Philippine Daily Inquirer First Posted 01:17:00 07/21/2008
MANILA, Philippines - The news that the government and Moro Islamic Liberation Front peace panels reached a breakthrough in Kuala Lumpur last July 16 is welcome. Peace at last? Not yet, not by a long, hard slog, but now at least the negotiations can resume in earnest.
This is in the best interest of the Filipino people. A just agreement that ends the Moro separatist rebellion in the country’s second largest island can usher in the peace that can finally lead to all-out development.
To be sure, there will be some who will receive the news as yet more confirmation of a continuing nightmare. It is important to note that these hard-liners, to use a common term of convenience, can be found on both sides of the peace table.
But overwhelming public support exists for the simple but potent idea that the way to a just peace in the troubled parts of Mindanao is not through an all-out war but through a negotiated political settlement. Indeed, the Tripoli Agreement of June 22, 2001, which effected the ceasefire between the Armed Forces and the MILF which has been shaken in recent days, acknowledged the then-new Arroyo administration’s “all-out peace policy in Mindanao.” That new policy repudiated the Estrada administration’s attitude of rampaging machismo, and reflected public sentiment.

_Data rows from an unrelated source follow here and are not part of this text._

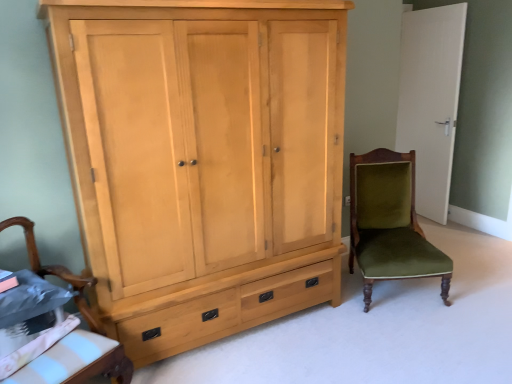
Question: Does wooden armchair at lower left, positioned as the 1th chair in front-to-back order, have a greater width compared to velvet green chair at right, the first chair when ordered from right to left?

Choices:
 (A) no
 (B) yes

Answer: (A)

Question: Is wooden armchair at lower left, placed as the 2th chair when sorted from back to front, thinner than velvet green chair at right, the first chair when ordered from right to left?

Choices:
 (A) no
 (B) yes

Answer: (B)

Question: Does wooden armchair at lower left, the 2th chair in the right-to-left sequence, have a larger size compared to velvet green chair at right, the 2th chair positioned from the front?

Choices:
 (A) no
 (B) yes

Answer: (A)

Question: Is wooden armchair at lower left, which is the first chair in left-to-right order, at the left side of velvet green chair at right, placed as the second chair when sorted from left to right?

Choices:
 (A) yes
 (B) no

Answer: (A)

Question: Does wooden armchair at lower left, placed as the 2th chair when sorted from back to front, lie in front of velvet green chair at right, the 1th chair positioned from the back?

Choices:
 (A) no
 (B) yes

Answer: (B)

Question: From the image's perspective, is wooden armchair at lower left, which is the first chair in left-to-right order, on top of velvet green chair at right, the 1th chair positioned from the back?

Choices:
 (A) yes
 (B) no

Answer: (B)

Question: Is white matte door at upper right outside wooden armchair at lower left, positioned as the 1th chair in front-to-back order?

Choices:
 (A) yes
 (B) no

Answer: (A)

Question: Can you confirm if white matte door at upper right is shorter than wooden armchair at lower left, the 2th chair in the right-to-left sequence?

Choices:
 (A) no
 (B) yes

Answer: (A)

Question: From the image's perspective, does white matte door at upper right appear higher than wooden armchair at lower left, which is the first chair in left-to-right order?

Choices:
 (A) no
 (B) yes

Answer: (B)

Question: Does white matte door at upper right have a greater width compared to wooden armchair at lower left, placed as the 2th chair when sorted from back to front?

Choices:
 (A) no
 (B) yes

Answer: (A)

Question: From a real-world perspective, does white matte door at upper right sit lower than wooden armchair at lower left, the 2th chair in the right-to-left sequence?

Choices:
 (A) yes
 (B) no

Answer: (B)

Question: From a real-world perspective, is white matte door at upper right over wooden armchair at lower left, positioned as the 1th chair in front-to-back order?

Choices:
 (A) yes
 (B) no

Answer: (A)

Question: From a real-world perspective, is white matte door at upper right located beneath velvet green chair at right, the 1th chair positioned from the back?

Choices:
 (A) yes
 (B) no

Answer: (B)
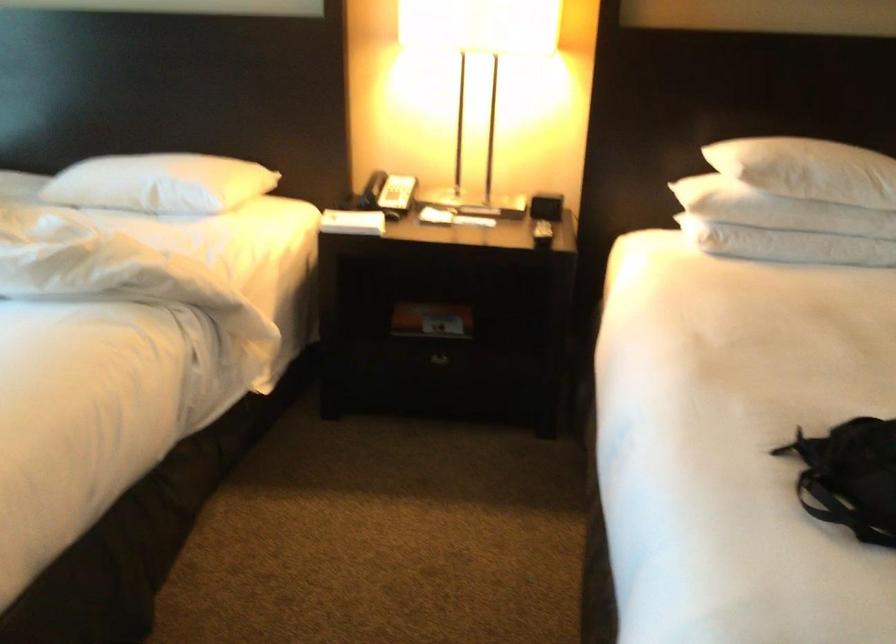
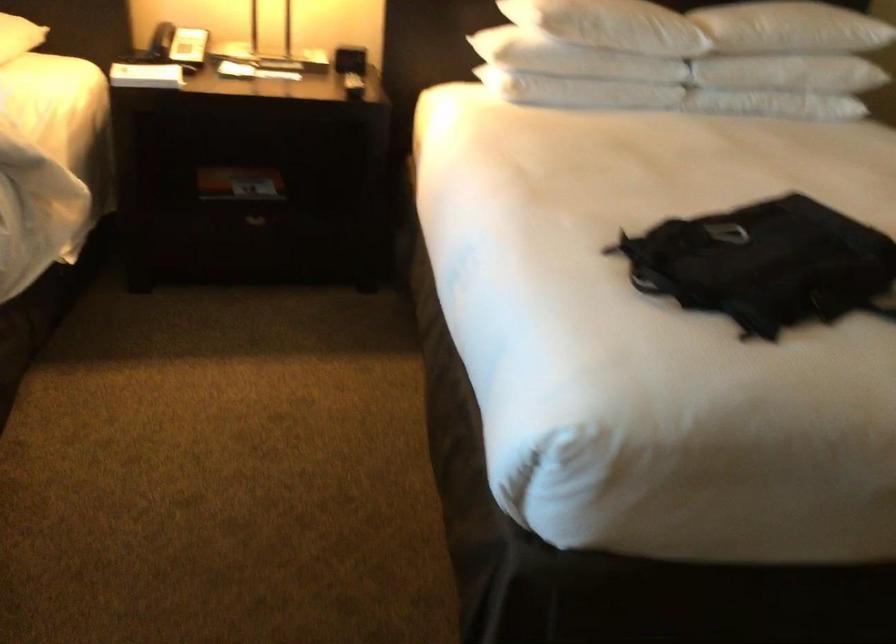
Question: The images are taken continuously from a first-person perspective. In which direction are you moving?

Choices:
 (A) Left
 (B) Right
 (C) Forward
 (D) Backward

Answer: (A)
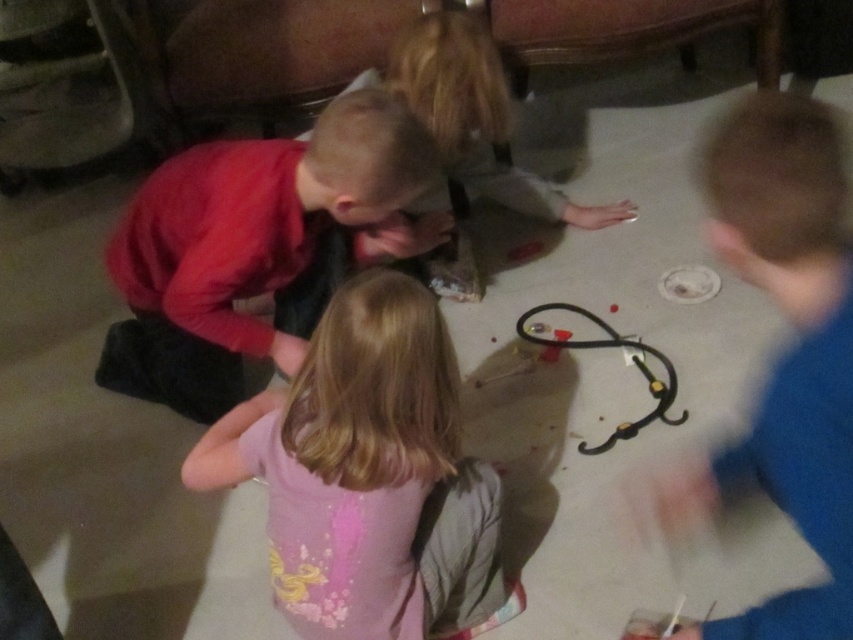
Question: Which object appears closest to the camera in this image?

Choices:
 (A) pink fabric shirt at center
 (B) black rubber train at center
 (C) red matte shirt at center

Answer: (A)

Question: Is pink fabric shirt at center to the left of black rubber train at center from the viewer's perspective?

Choices:
 (A) no
 (B) yes

Answer: (B)

Question: Is red matte shirt at center positioned at the back of black rubber train at center?

Choices:
 (A) yes
 (B) no

Answer: (B)

Question: Which of the following is the closest to the observer?

Choices:
 (A) (614, 339)
 (B) (444, 387)
 (C) (114, 371)

Answer: (B)

Question: Is pink fabric shirt at center smaller than black rubber train at center?

Choices:
 (A) yes
 (B) no

Answer: (B)

Question: Based on their relative distances, which object is nearer to the pink fabric shirt at center?

Choices:
 (A) red matte shirt at center
 (B) black rubber train at center

Answer: (A)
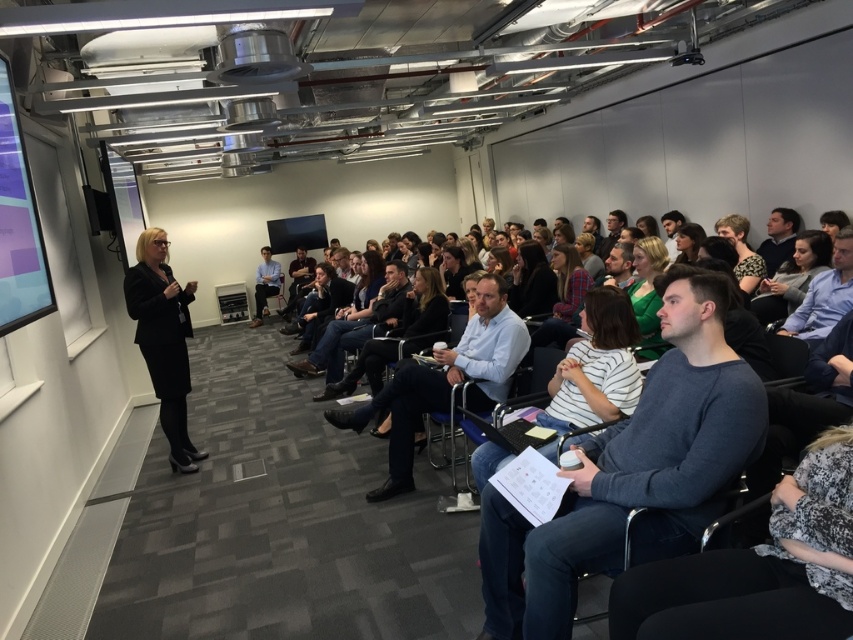
Question: Is matte black projection screen at left to the right of green fabric shirt at center from the viewer's perspective?

Choices:
 (A) yes
 (B) no

Answer: (B)

Question: Does black suit at center have a smaller size compared to matte black projection screen at left?

Choices:
 (A) no
 (B) yes

Answer: (A)

Question: Which point appears farthest from the camera in this image?

Choices:
 (A) (10, 326)
 (B) (254, 291)
 (C) (283, 285)

Answer: (C)

Question: Which of the following is the closest to the observer?

Choices:
 (A) (283, 294)
 (B) (488, 465)
 (C) (172, 417)
 (D) (732, 225)

Answer: (B)

Question: Is matte black projection screen at left below blue shirt at center?

Choices:
 (A) yes
 (B) no

Answer: (A)

Question: Which is nearer to the green fabric shirt at center?

Choices:
 (A) striped cotton shirt at center
 (B) matte black projection screen at left
 (C) patterned fabric shirt at upper right

Answer: (A)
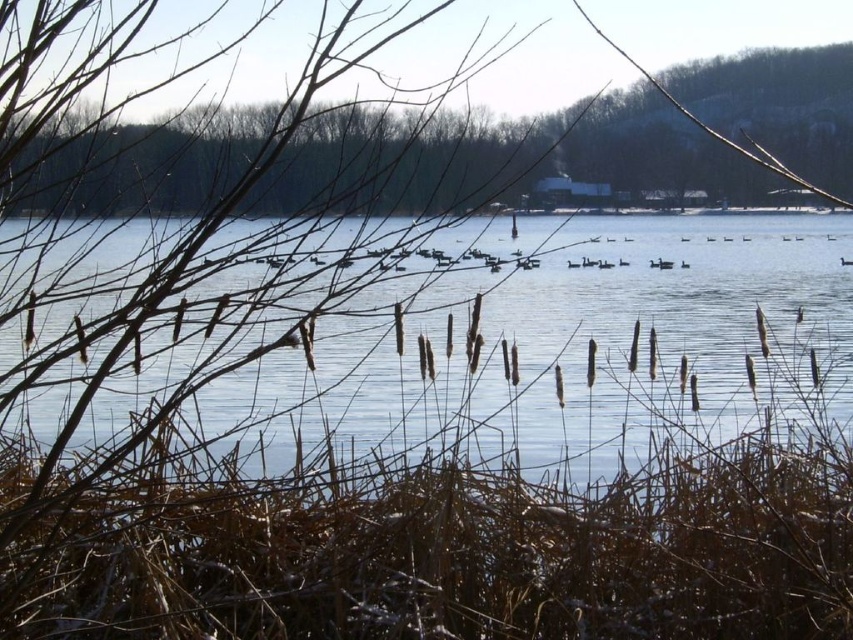
Question: Which of the following is the farthest from the observer?

Choices:
 (A) brown reeds at center
 (B) brown textured cattails at center

Answer: (A)

Question: Among these points, which one is farthest from the camera?

Choices:
 (A) (354, 321)
 (B) (642, 99)

Answer: (B)

Question: Does brown reeds at center appear under brown textured cattails at center?

Choices:
 (A) no
 (B) yes

Answer: (B)

Question: Among these objects, which one is nearest to the camera?

Choices:
 (A) brown reeds at center
 (B) brown textured cattails at center

Answer: (B)

Question: Does brown reeds at center appear over brown textured cattails at center?

Choices:
 (A) no
 (B) yes

Answer: (A)

Question: Can you confirm if brown reeds at center is positioned below brown textured cattails at center?

Choices:
 (A) yes
 (B) no

Answer: (A)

(But it must be said, that even if popular support were lacking, the peace process continues to be the best available option, and a just peace remains in the country’s best interest.)
The needful thing is to forge an honorable agreement.
What happened in Kuala Lumpur last week will help the stalled peace process, in the exact same way a stalled engine is jump-started. But jumper cables are not a substitute for actually driving the vehicle, or reaching one’s destination.
In brief, the Kuala Lumpur meeting allowed the negotiators (headed, respectively, by the government’s Secretary Rodolfo Garcia and the MILF’s Mohagher Iqbal) to agree on the wording of a key provision on “ancestral domain.” The government insisted that the word “freedom” be replaced in one reference to the Bangsamoro people, while the MILF pressed for the inclusion of a key phrase, “non-derogation of prior agreements.”
Ancestral domain is one of three “aspects”—matters for negotiation—identified in the 2001 Tripoli pact. After the government panel acceded to the inclusion of the non-derogation proviso, the negotiators agreed on the final wording of the controversial text, replacing “freedom” with “aspirations.”
The discussion about ancestral domain is essentially a discussion about the scope of the better-than-autonomous, less-than-independent territory that will be included in what is referred to as the Bangsamoro Juridical Entity. The possibility that this will be larger than the present-day Autonomous Region in Muslim Mindanao (itself the result of the 1996 peace agreement with the Moro National Liberation Front) is checked-and-balanced by the agreement that the scope of territory will be subject to a plebiscite in the affected areas.
So much for the jumper cables; the next step is to get the vehicle moving, with a resumption of formal meetings between the peace panels.
Is it possible for the destination—a final peace agreement—to be reached by the end of the year? A former government peace negotiator, Fr. Eliseo Mercado, said he was “90 percent” optimistic. The newly minted presidential adviser on the peace process, ex-AFP chief of staff Hermogenes Esperon, was a little more guarded. “Whether it will take one month or one year, we don’t know. But we would like to build on the goodwill that has been built.”
A crucial proof of goodwill-building is the ability of the MILF to rein in its increasingly restless troops. According to the military, the MILF launched 40 attacks on government soldiers in May and June. Without admitting the actual number, MILF spokesman Eid Kabalu acknowledged the incidents and blamed them on “hotheads,” who, he said, had now been “pacified.” The commanders who led the attacks, he added, had been “confined” for “education and re-orientation about the peace talks.”
Any peace will have its discontents. That is a law of nature. But the assumption behind the peace process is that both parties have the political will to impose compliance. That is a burden both parties share, but it is a burden that weighs down on the MILF more.